Layout change descriptions
┌──
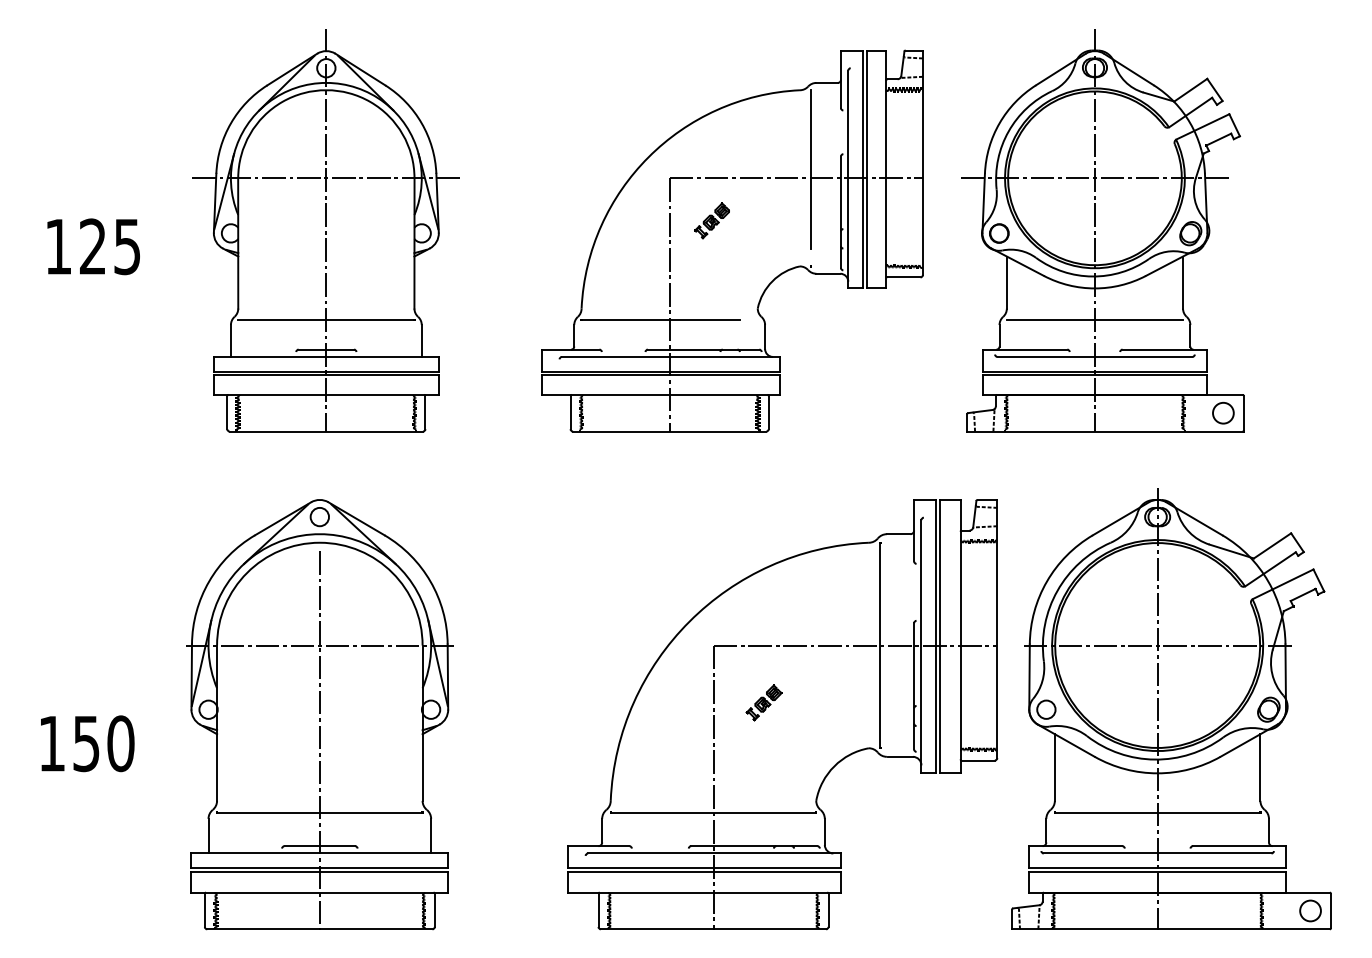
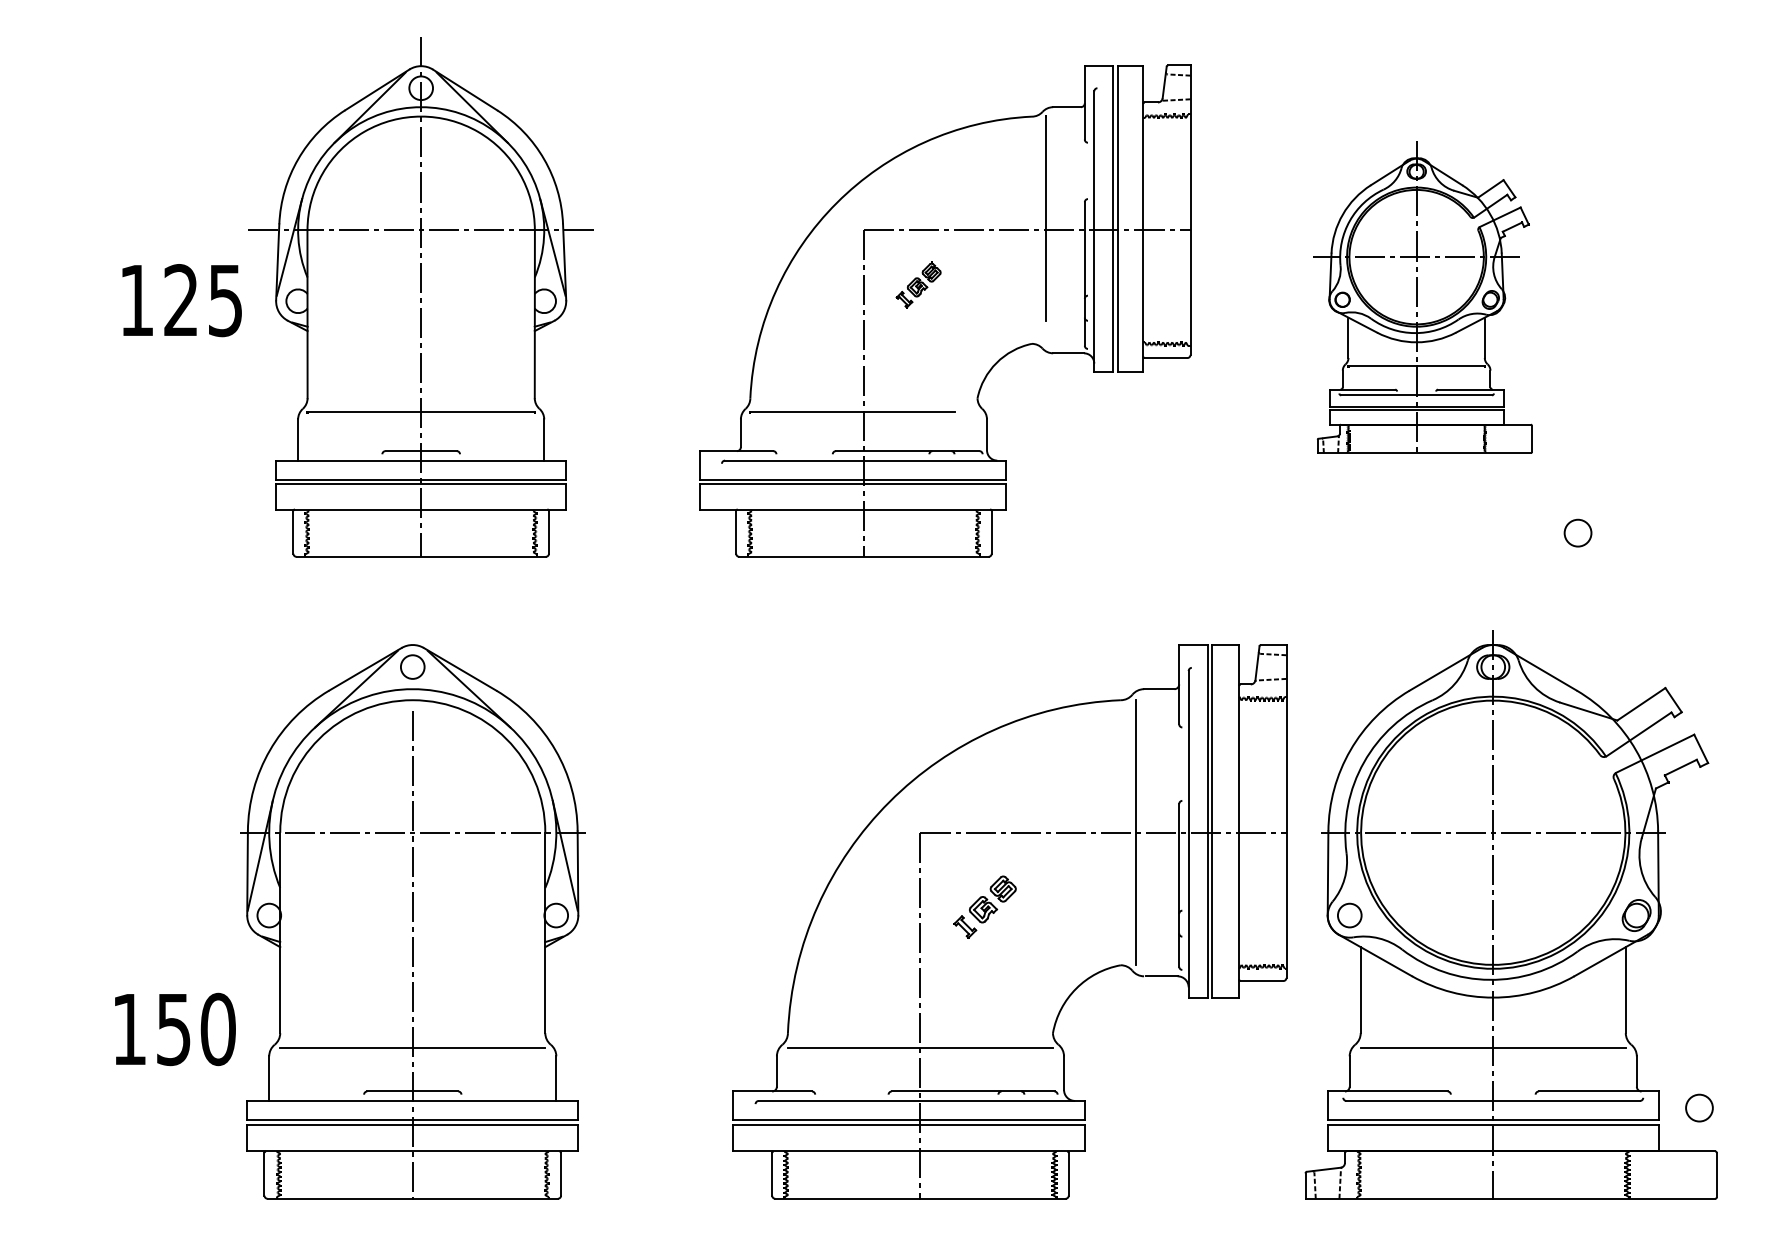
part: (1102, 230) -> (1422, 297), size x0.6
text: (93, 246) -> (181, 300), moved
part: (763, 703) -> (985, 907), size x1.4
text: (87, 743) -> (175, 1029), moved
circle: (1310, 910) -> (1699, 1107), moved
└──
Your answer must be the records above, word for word, with every picture left out.

▶ [Output below]:
part: (1102, 230) -> (1422, 297), size x0.6
text: (93, 246) -> (181, 300), moved
part: (763, 703) -> (985, 907), size x1.4
text: (87, 743) -> (175, 1029), moved
circle: (1310, 910) -> (1699, 1107), moved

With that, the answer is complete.